Arrivato dalla Francia come una commedia campione d’incassi, “11 donne a Parigi” ha evidentemente un gran lavoro dietro, una trama interessante, un bell’intreccio e tante belle intenzioni.
La storia di intrecci di vite di undici donne parigine, tutte diverse, per età, passioni, professioni, valori, orientamento sessuale, desideri, aspettative e prospettive. Tante belle intenzioni, sia nella mente della regista, nonché una delle undici attrici del cast, Audrey Dana, della co-sceneggiatrice Murielle Magellan, e a quanto dichiarano anche delle altre dieci attrici. Tutte ci presentano il film come una rivelazione, quasi una folgorazione: obbiettivo primario, quello di raccontare le donne in modo ironico, di far riflettere col sorriso, di presentare il misterioso ed affascinante mondo femminile dal punto di vista proprio delle donne. Donne che parlano di donne. Donne che vogliono riprendersi il proprio punto di vista rispetto all’immaginario quasi esclusivamente maschile nel cinema; che vogliono dimostrare che le donne che parlano di donne sanno fare meglio della controparte maschile, che sanno far ridere e che sono molto di più dei soliti stereotipi.
Queste undici donne si incontrano, si sfiorano, entrano le une nelle vite delle altre e alla fine si ritrovano tutte insieme durante 28 giorni di una piovosissima primavera parigina, parlano dei loro problemi sentimentali, ormonali, psicologici, ginecologici.
Si voleva arrivare in profondità con tutte queste belle intenzioni che purtroppo si sono arenate in un eccesso di comicità fine a se stessa, di caricaturalità e sindromi ormonali eccessive. Scopriamo che Joe (Audrey Dana) vive preda dei suoi ormoni; Adeline (Alice Belaidi) è sulla via della depressione perché costretta a sopportare di tutto; Fanny (Julie Ferrier), l’autista di bus, diventa una ninfomane dopo anni di matrimonio con un marito di una noia mortale; Marie (Alice Taglioni) è una ragazza lesbica che cerca rassicurazione seducendo gli altri; Sophie (Audrey Fleurot)è falsa, fa la donna forte ma è estremamente sola; Ysis (Geraldine Nakache), 27 anni e 4 figli, forse ha capito che è andata un po’ troppo di corsa; Lili (Isabelle Adjani)che forse sta andando in menopausa ed è invidiosa della figlia sedicenne; Agathe (Laetitia Casta) è talmente insicura che se incontra un uomo che le piace inizia a soffrire di meteorismo e flatulenza; Ines (Marina Hands), che ha dovuto subire un’operazione agli occhi per vedere che il marito la tradisce e allora diventa una stalker; Sam (Sylvie Testud) che ha paura anche dei tuoni; Rose (Vanessa Paradise), donna in carriera che ha troppo testosterone.

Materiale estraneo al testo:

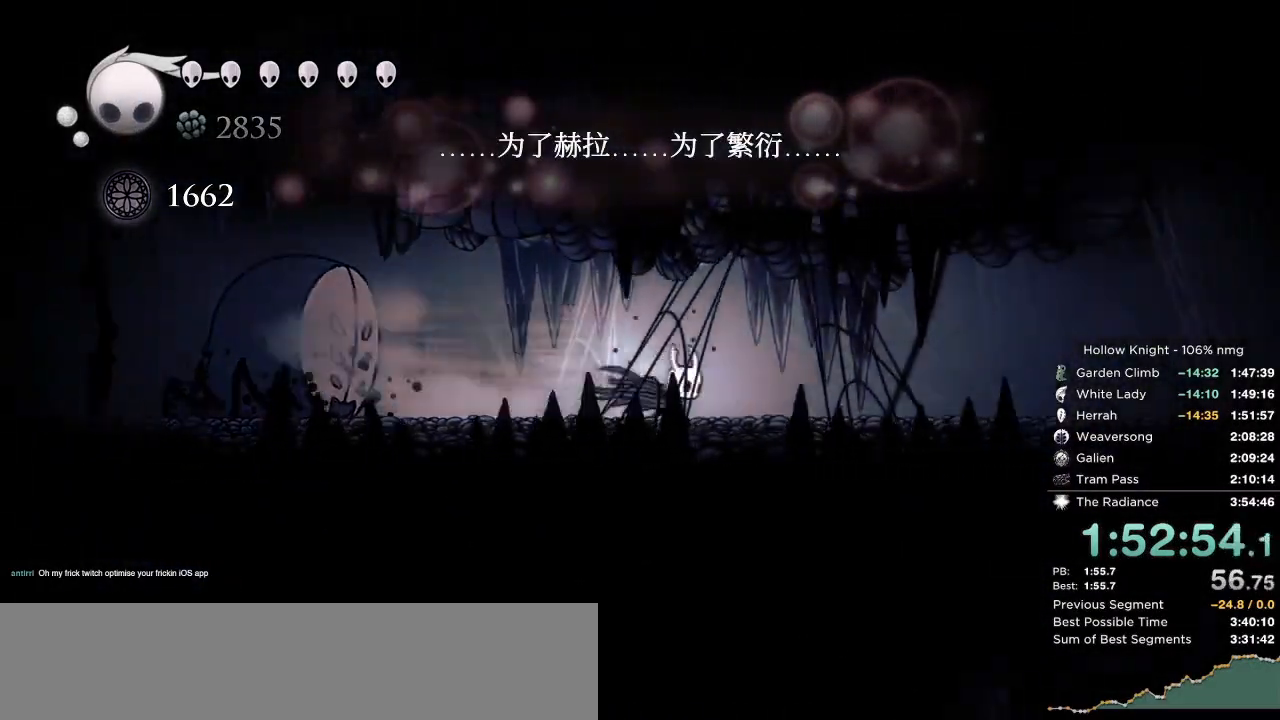
{"keys": ["dash", "right"], "events": [[383, "dash", "down"]]}
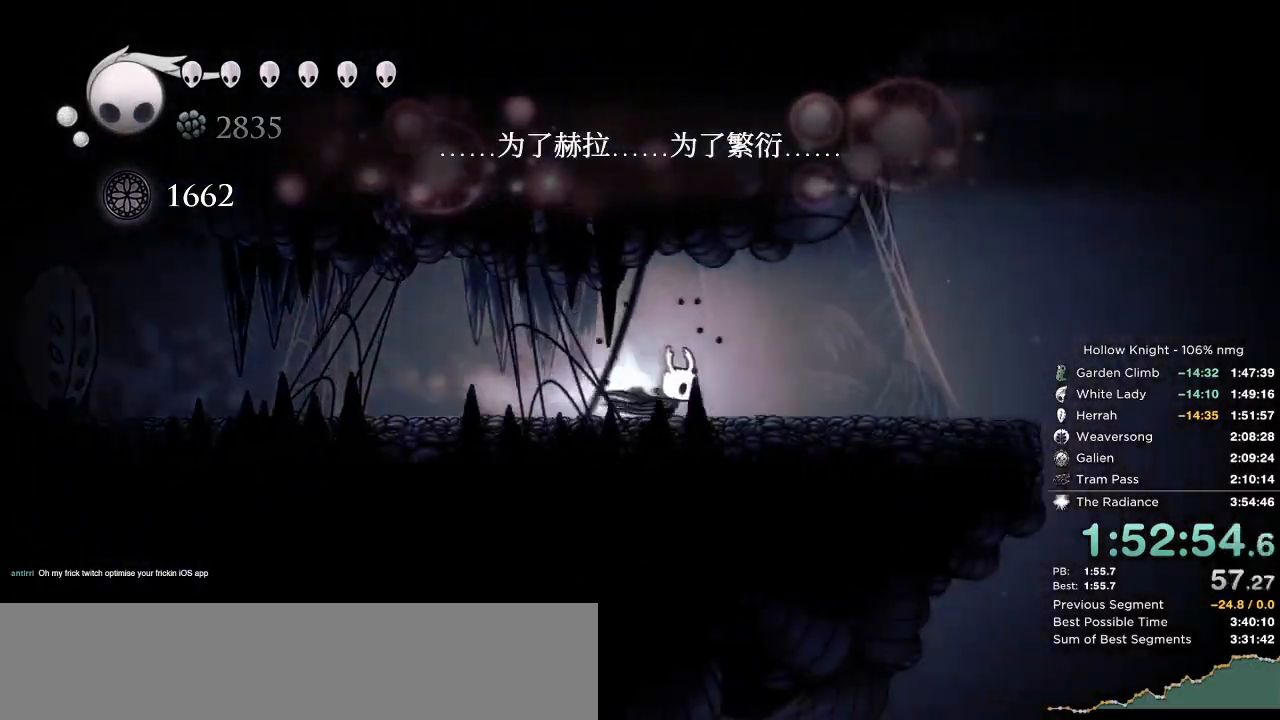
{"keys": ["right"], "events": [[17, "dash", "up"], [267, "jump", "down"], [467, "jump", "up"]]}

11 donne a Parigi avrebbe dovuto presentarci con ironia il mondo femminile dal punto di vista delle donne ma, ahi noi, Audrey Dana ha finito per fare forse peggio della controparte maschile: si ride pochissimo, se ci si sforza; non si capisce quale sia il suo scopo perché si rimane così in superficie che non si arriva da nessuna parte, queste donne sono lo stereotipo dello stereotipo femminile dell’immaginario maschile, una caricatura della caricatura. Se nei titoli non venisse presentato il nome della regista, si potrebbe facilmente pensare che sia stato un uomo a dirigere 11 donne a Parigi.
Ma davvero, è stata la commedia campione d’incassi dello scorso anno in Francia?